With the advice of some of the older dudes in the line up, we four ended up at the Great Central Steak and Hoagie place off Thompson.  The hoagies are made fresh, and their fries are really good too.  A regular sandwich will cost about $7, while a hoagie cost $8.08 (Hawaii’s number! Chee!!)  It was definitely great junk food for a post surf session.  You know it’s a great place when the only guys stopping in are beer-bellied white dudes with surfboards on top of their car.  In all honesty, it was way too much food.  hahahaha


Mahalos Mother Ocean for producing some fun ones for us today.  And special mahalos to all da boys today for making this cherry popping a pleasant and gentle one. 

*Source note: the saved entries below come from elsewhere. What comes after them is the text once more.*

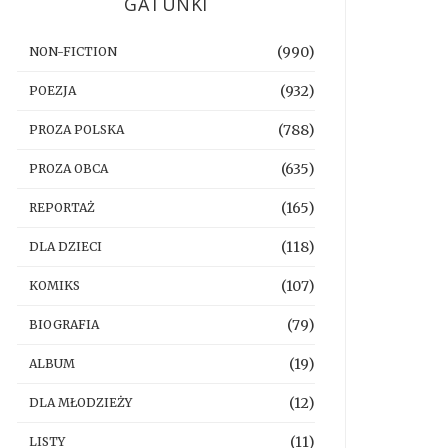
GATUNKI
(990)
NON-FICTION
(932)
POEZJA
(788)
PROZA POLSKA
(635)
PROZA OBCA
(165)
REPORTAŻ
(118)
DLA DZIECI
(107)
KOMIKS
(79)
BIOGRAFIA
(19)
ALBUM
(12)
DLA MŁODZIEŻY
(11)
LISTY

Welcome Home and Happy New Year 011412


Surf Report: Close out three footers
Water: Cold
Atmosphere: Cloudy
Winds: Off shore

Today was my official day back from my cold.  I fell ill on the 29th of December, and wasn’t able to surf at all during the New Years.  In essence, I was and still am grateful I got sick, since I stayed home and studied my butt off for my Audit portion of the CPA exam, which was on January 9th.  So, after finishing the exam, I finally was able to paddle out on Saturday.

The day started off slow as I woke up late.  I guess I wasn’t as stoked as I thought I would be to surf this morning.  I send out my texts saying that I’m late, and get my dad to come out and snap some photos of da boys surfing today.  He’s been cooped up in the house for weeks now, so it was a nice opportunity to get him out of the house and get some footage of da boys. 

Unfortunately, none of us delivered.

Except for Khang.

Fransauce was already out in the water by 700.  He had work at 1000, so he left shortly after we arrived. 

DK, Dais, and I were just buoys in the line up.  We didn’t really catch much.  If we did catch something, they were all walls and white wash.  I couldn’t find a shoulder for the life of me.  I took two close outs, and that was it for my day. 

The Ocean definitely slapped me around a few times today.  It was her way of saying “Welcome Home.”  I guess I like being roughed up here and there, but the wipe outs weren’t that horrible.  It was actually pretty soft.  The waves would gently roll over me as I tossed and turned, curled up in a ball. 

My paddle is definitely weaker, since I found myself digging for the horizon when a thick wall approaches while waiting on the inside.  Two weeks ago, I would be making it out of harms way, but today, every close out clipped me.  I even had to ditch my board a few times, curl up in a ball, brace the lip smack, get pitched over the falls, then plunged into the sandy bottom.  I was glad I still had my breathing calm and heart rate down.  I came up with a smile for every close out I took on the head.

Back to Khang:  He just delivered today.  Or was being reckless.   Definitely reckless.  He saw the close outs, but still went for them.  He was barrel hunting the whole session.  I’m sure some of those wipe outs hurt, since he would get pummeled and clipped and thrashed around on every wave.  But he still kept charging.  I had front row seats for a left he dropped in to.  Well, it wasn’t a left, but he was going left.  It was just a fat close out, but he grabbed his rail and stuck the drop.  I think he started to slide out at the bottom because his body was hugging the face, and then the lip just crushed him into oblivion.  He dusted himself off and went straight back out to the line up, waiting for the next big wave. 

My dad later told me that Khang was the only one that he could use for photo opps, and the rest (namely Dais, DK, and myself) were kasu (trash in Japanese) with a laugh.  Indeed, we three didn’t do anything it seemed like.  Khang delivers the goods!!

Mahalos Mother Ocean.  Your benevolent ways of welcoming me back home will always be appreciated.